I have a fussy teen (not quite that fussy though) and I would be mortified if I found out someone was cooking nuggets+chips just for her.

ImperialBlether · 21/06/2016 09:21

Wouldn't any of you object to someone eating a McDonald's if you'd cooked a lovely meal? It smells so strong and I wouldn't want to have it in the same room as me if I was eating something else.

YeOldeTrout · 21/06/2016 09:42

you were projecting... she's not in the slightest bit embarrassed to eat what she eats regardless of what others have.

ime, supermarket chips+nuggets don't smell as strong as McDs.

mananana · 21/06/2016 09:44

Oh well, I would refuse to even buy chicken nuggets or have them in my house so hopefully none of my dcs will have a gf/bf like this or they will go hungry Smile

Notmoreantihistamines · 21/06/2016 10:13

OP has reached a sensible compromise, gf will try a little plate of the meal. If it's not to her liking she can have bread or crisp salad (with optional chocolate button croutons).
It must be difficult having selective eating and cause many socially embarrassing situations. OP it's not your responsibility to correct her eating issues, it's good she will make an effort to try.
What are you cooking btw?

Arfarfanarf · 21/06/2016 11:14

This reply has been deleted

Message withdrawn at poster's request.

GarlicSteak · 21/06/2016 12:03

Wouldn't any of you object to someone eating a McDonald's if you'd cooked a lovely meal? It smells so strong

Well, I can't stand the smell of them either but I would put up with it. "Eat what you're given" isn't being a good host in my opinion.

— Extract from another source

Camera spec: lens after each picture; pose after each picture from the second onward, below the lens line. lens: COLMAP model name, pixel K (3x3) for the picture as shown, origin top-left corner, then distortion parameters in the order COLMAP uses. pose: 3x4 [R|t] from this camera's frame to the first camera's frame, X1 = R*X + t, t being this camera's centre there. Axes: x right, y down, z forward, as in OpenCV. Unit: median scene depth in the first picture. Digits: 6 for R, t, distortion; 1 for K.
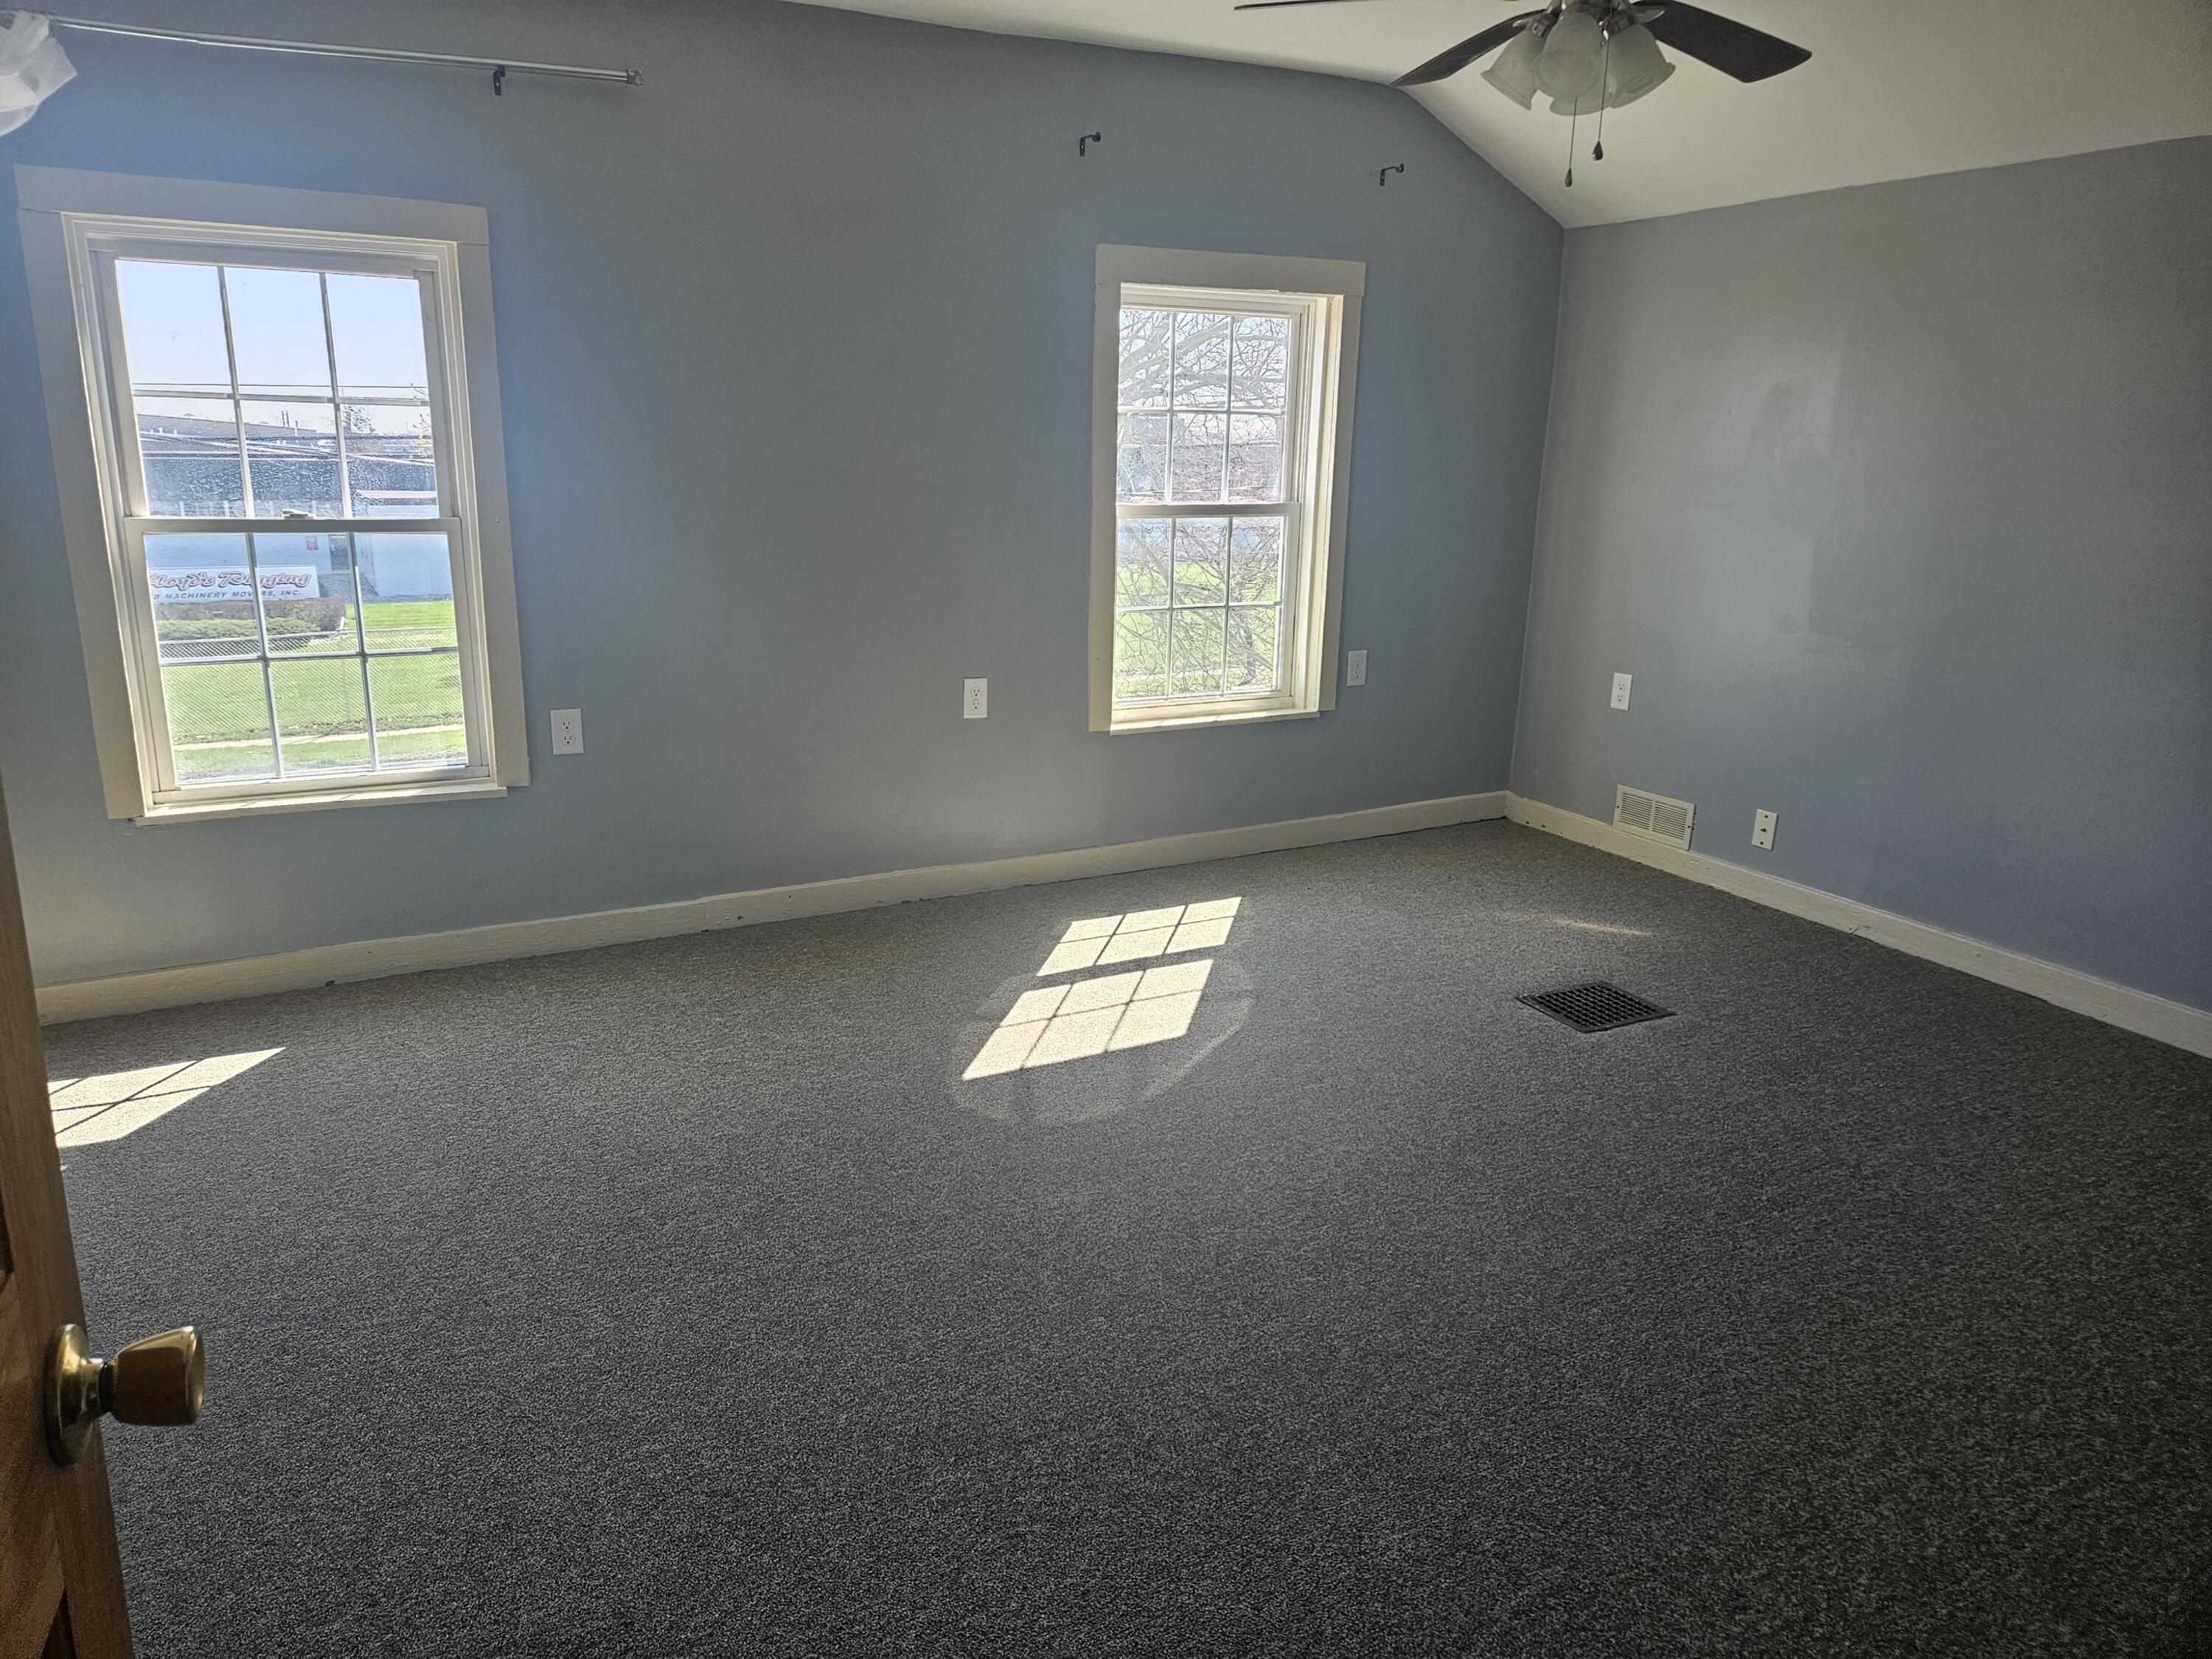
lens RADIAL K [[1483.0, 0, 1082.6], [0, 1483.0, 818.1], [0, 0, 1]] dist [0.064937, -0.047300]
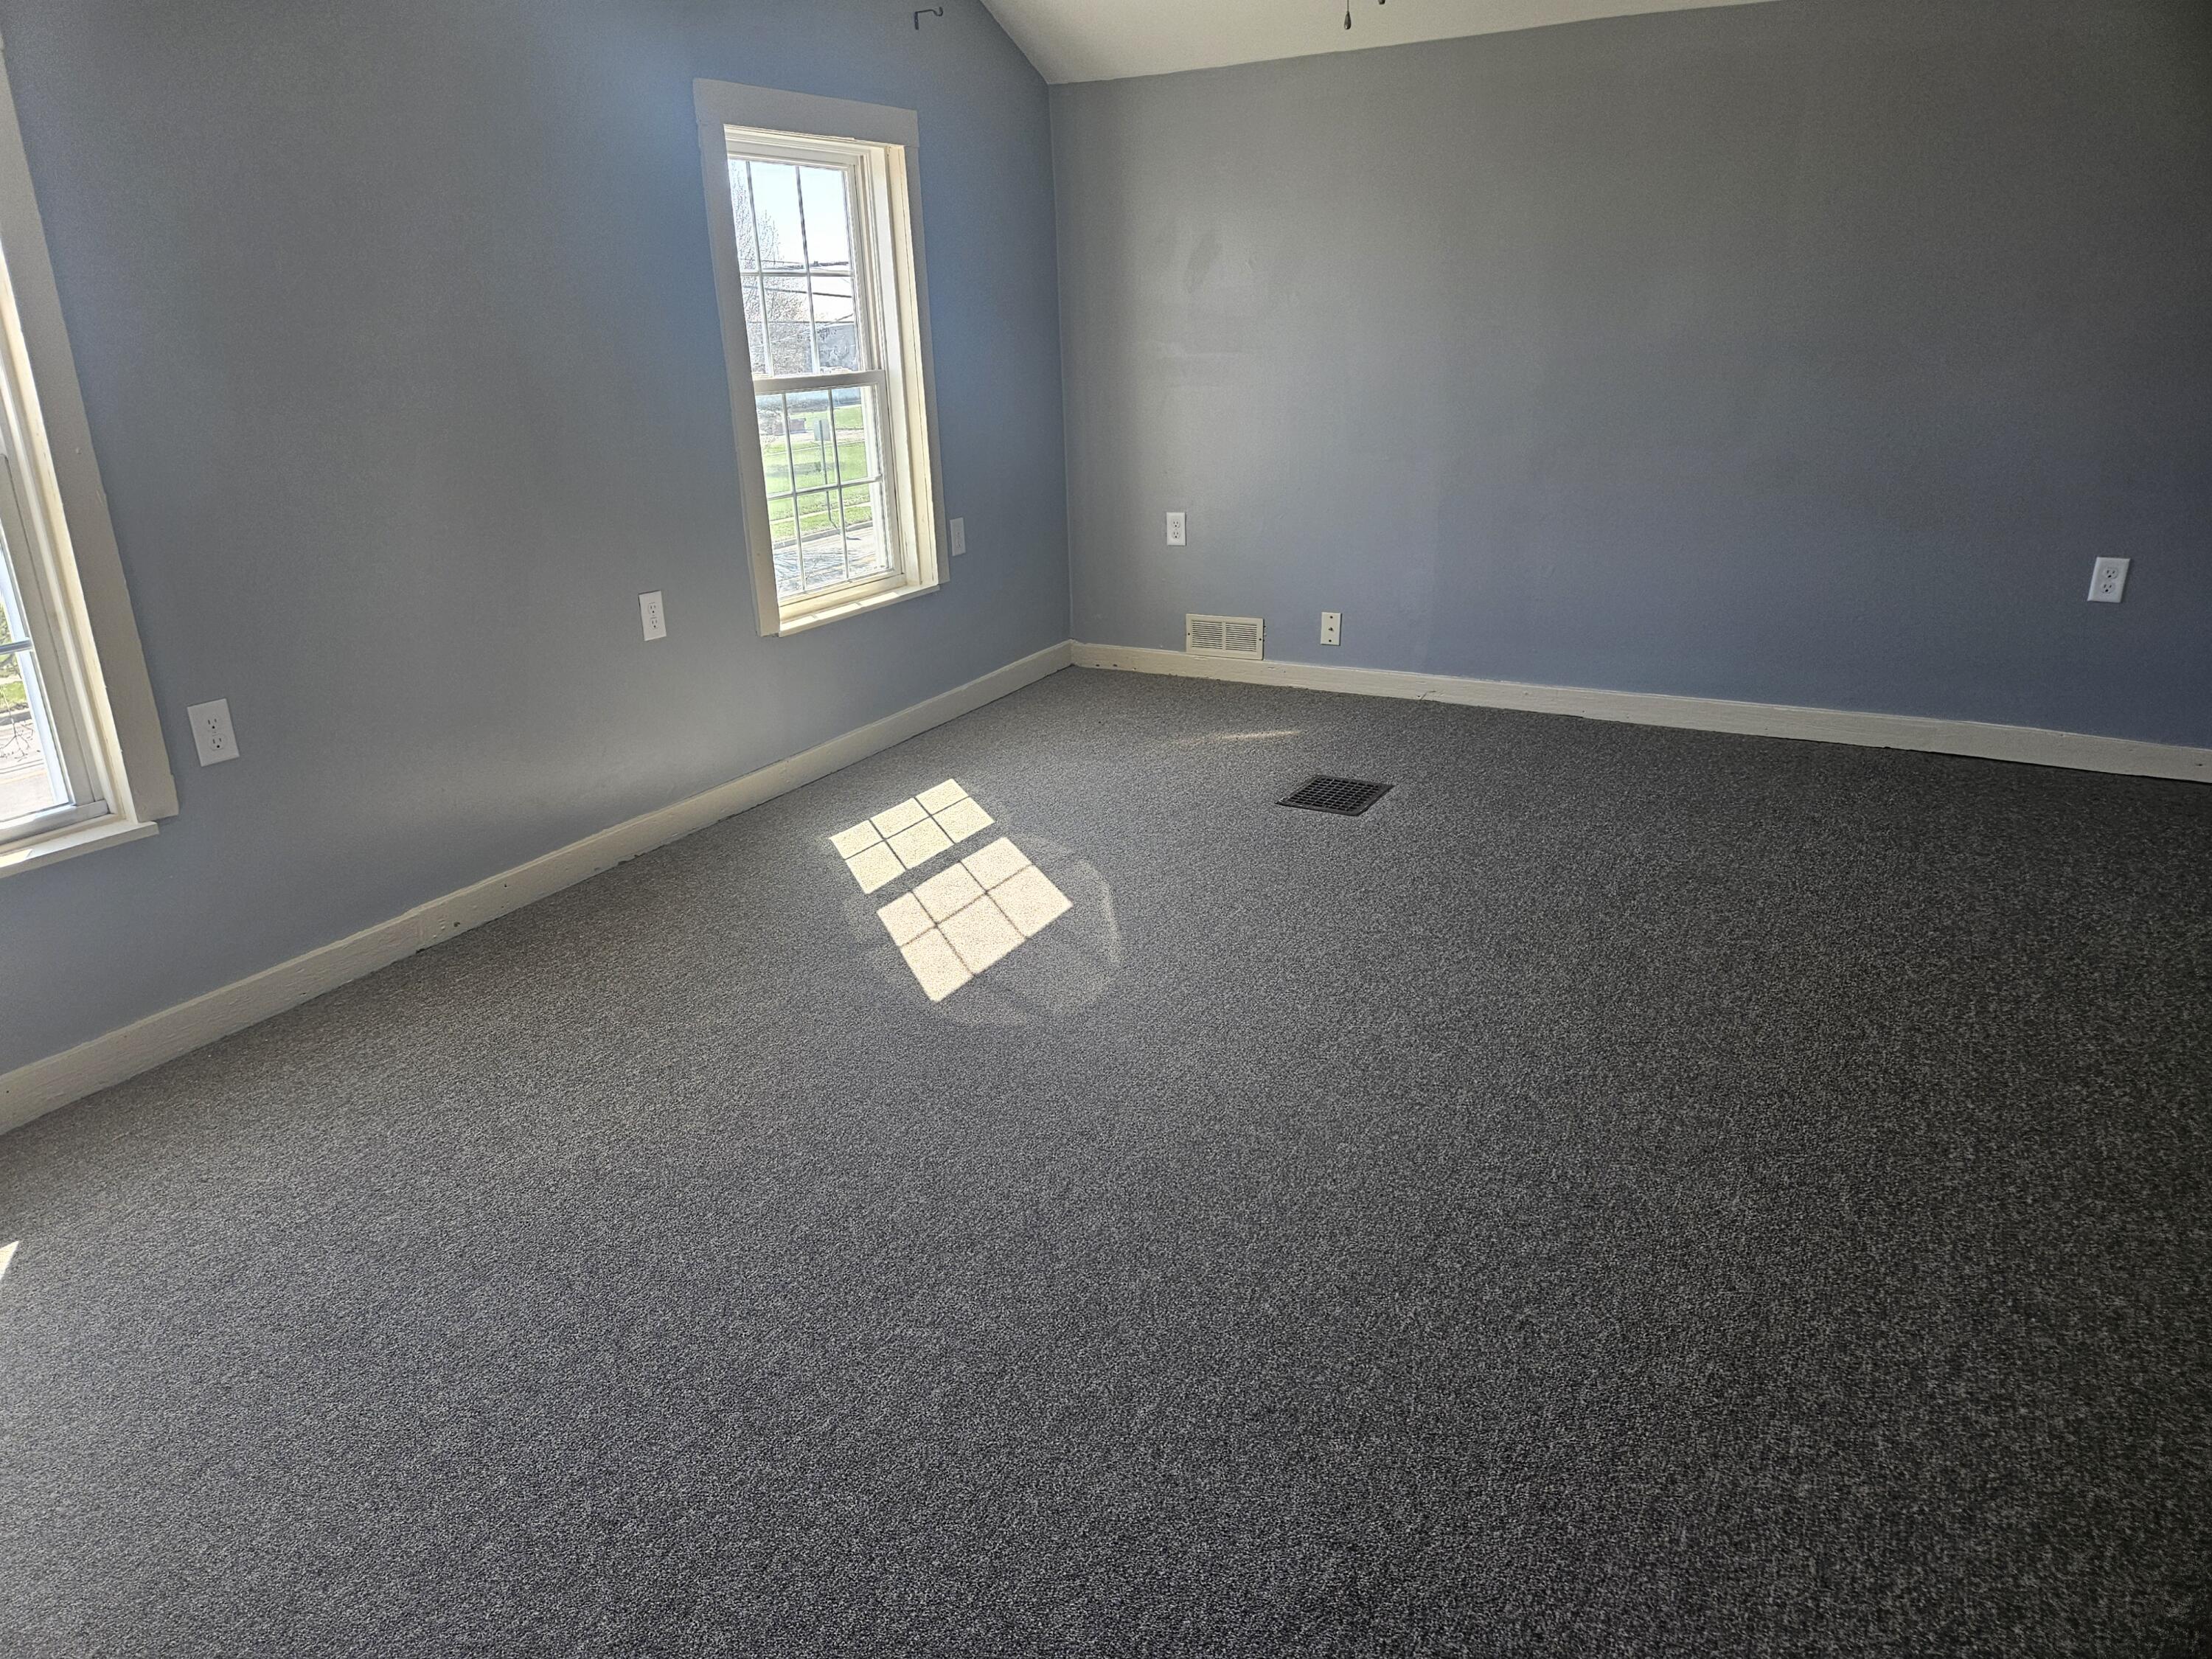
lens RADIAL K [[1483.0, 0, 1091.9], [0, 1483.0, 823.8], [0, 0, 1]] dist [0.064937, -0.047300]
pose [[0.832409, -0.222719, 0.507437, -0.332176], [0.185887, 0.974850, 0.122940, -0.021824], [-0.522055, -0.008010, 0.852874, 0.116893]]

I have to make vegan for vegans, gluten-free for some family members, soy-free for some others; I'm dairy intolerant and can't eat lentils etc. These are mutually exclusive unless you're going to eat nothing but veg. I can usually think of something with optional add-ins and leave-outs, but it's much easier if people bring some of their own stuff. I take my own to buffet-type parties - and always ask if folks want me to bring something for dinner. A lot of people hate the thought of cooking without butter, cream, milk or cheese and I don't blame them!

GarlicSteak · 21/06/2016 12:11

To me, the specific item of food is not the point of the activity.

I agree! If you go to a restaurant, you don't insist everyone has the same meal. It's about eating together, not eating identically.